Trotz des Forschungsstandes gibt es zahlreiche Versuche, die Gruppen in einen überregionalen Zusammenhang zu stellen. Als mögliche Synchronisationspartner lassen sich dabei in der Literatur alle spätkupferzeitlichen und frühbronzezeitlichen sowie einige mittelbronzezeitlichen Kulturen und Gruppen Südosteuropas finden. Das Fundinventar der walachischen und siebenbürgischen Frühbronzezeit erlaubt dies nämlich durchaus. Besonders häufig geschehen diese Vergleiche mit den Metallfunden, vor allem den Äxten, deren typologische Gliederung und Nomenklatur nach Vulpe von allen Autoren übernommen wurde (Vulpe 1970). Immer werden als potenzielle Einflussgeber die drei umliegenden großen Kulturzentren des Karpatenbeckens, der pontischen Steppen und der Ägäis (und damit verbunden auch Anatolien) genannt. Einen interessanten Ansatz verfolgte J. Machnik, der die Gemeinsamkeiten aller Frühbronzezeitkulturen Südosteuropas aufzeigte, sie in einen Zusammenhang mit der kaukasischen Kuro-Araks-Kultur stellte (Samšvilde-Koda-Typ), eine Verbindung über die Steppe aber wegen des zu unterschiedlichen Jamnaja-Kulturkreises ablehnte (Machnik 1991).

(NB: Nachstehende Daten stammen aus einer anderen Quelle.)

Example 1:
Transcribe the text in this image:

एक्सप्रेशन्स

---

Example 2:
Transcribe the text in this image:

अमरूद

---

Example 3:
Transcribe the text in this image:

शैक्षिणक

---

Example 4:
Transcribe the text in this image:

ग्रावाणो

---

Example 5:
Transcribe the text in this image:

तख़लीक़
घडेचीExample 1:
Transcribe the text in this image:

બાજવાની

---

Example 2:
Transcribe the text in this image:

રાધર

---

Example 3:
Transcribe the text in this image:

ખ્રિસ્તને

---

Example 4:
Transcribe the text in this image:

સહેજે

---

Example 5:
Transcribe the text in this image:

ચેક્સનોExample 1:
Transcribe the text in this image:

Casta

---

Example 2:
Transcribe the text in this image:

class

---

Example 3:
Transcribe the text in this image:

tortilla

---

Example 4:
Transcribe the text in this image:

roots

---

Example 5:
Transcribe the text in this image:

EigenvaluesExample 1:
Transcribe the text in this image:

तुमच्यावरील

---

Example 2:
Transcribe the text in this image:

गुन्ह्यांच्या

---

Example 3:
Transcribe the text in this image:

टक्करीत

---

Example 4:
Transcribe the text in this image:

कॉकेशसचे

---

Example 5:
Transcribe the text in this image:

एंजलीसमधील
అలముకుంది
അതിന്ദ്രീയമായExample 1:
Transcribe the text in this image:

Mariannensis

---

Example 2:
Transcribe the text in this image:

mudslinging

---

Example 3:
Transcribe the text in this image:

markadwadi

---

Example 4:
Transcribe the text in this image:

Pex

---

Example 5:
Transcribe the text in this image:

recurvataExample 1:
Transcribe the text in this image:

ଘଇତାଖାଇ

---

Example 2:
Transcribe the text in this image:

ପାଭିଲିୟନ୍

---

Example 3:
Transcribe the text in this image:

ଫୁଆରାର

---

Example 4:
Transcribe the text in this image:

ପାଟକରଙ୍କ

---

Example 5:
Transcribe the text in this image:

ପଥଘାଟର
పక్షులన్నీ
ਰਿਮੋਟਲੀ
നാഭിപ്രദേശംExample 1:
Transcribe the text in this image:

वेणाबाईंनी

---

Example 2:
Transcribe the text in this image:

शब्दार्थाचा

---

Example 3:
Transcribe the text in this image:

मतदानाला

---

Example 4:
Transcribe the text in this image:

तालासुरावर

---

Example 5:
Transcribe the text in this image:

In der Tat lassen sich anhand einiger in praktisch allen Gruppen vorkommender Artefakte, wie Tierstatuetten, Radmodelle (z.T. auch Wagenmodelle), Krummmesser oder Silexpfeilspitzen mit konkaver Basis, aber auch seltenerer Stücke und Merkmale wie Knochenschieber (Popescu 2001), “Igel”-Verzierung (Băjenaru 1996), Schnurverzierung (Bertemes 1998) oder innen verzierte Fußschalen (Schuster 1995a), solche Vergleiche zumindest im engeren südosteuropäischen Rahmen ziehen. Sie verbinden die einzelnen Gruppen untereinander und leiten zudem zur folgenden Mittelbronzezeit mit den klassischen großen Bronzezeitkulturen über, deren Beginn meist jedoch im Dunkeln liegt und zu dessen Erforschung eine rasche Aufarbeitung und Gliederung des frühbronzezeitlichen Materials der unteren Donau und Siebenbürgens sicher einen Großteil beitragen könnte.

Absolutchronologisch lassen sich die Gruppen nur über externe Vergleiche ungefähr in die Zeit zwischen etwa 2750 und 2100 v. Chr. einordnen. Eigene Radiokarbondaten sind außerordentlich selten (vorhanden z.B. in Livezile). Gute Übersichten über die Radiokarbondaten der spätkupferzeitlichen und bronzezeitlichen Kulturen des westlich angrenzenden Karpatenbeckens liefern Băjenaru (Băjenaru 1998a) und Gogâltan (Gogâltan 1999a, Taf. 1-20). Da sich das mehrfach modifizierte Reineckesystem trotz der damit verbundenen methodischen Problematik, ein in Süddeutschland entwickeltes Metallchronologiesystem auf hauptsächlich keramisch definierte Kulturen und Gruppen Südosteuropas anzuwenden, immer wieder in der Literatur findet, sei noch erwähnt, dass die Stufe Bz. A1 in etwa mit der Stufe BT III einhergeht.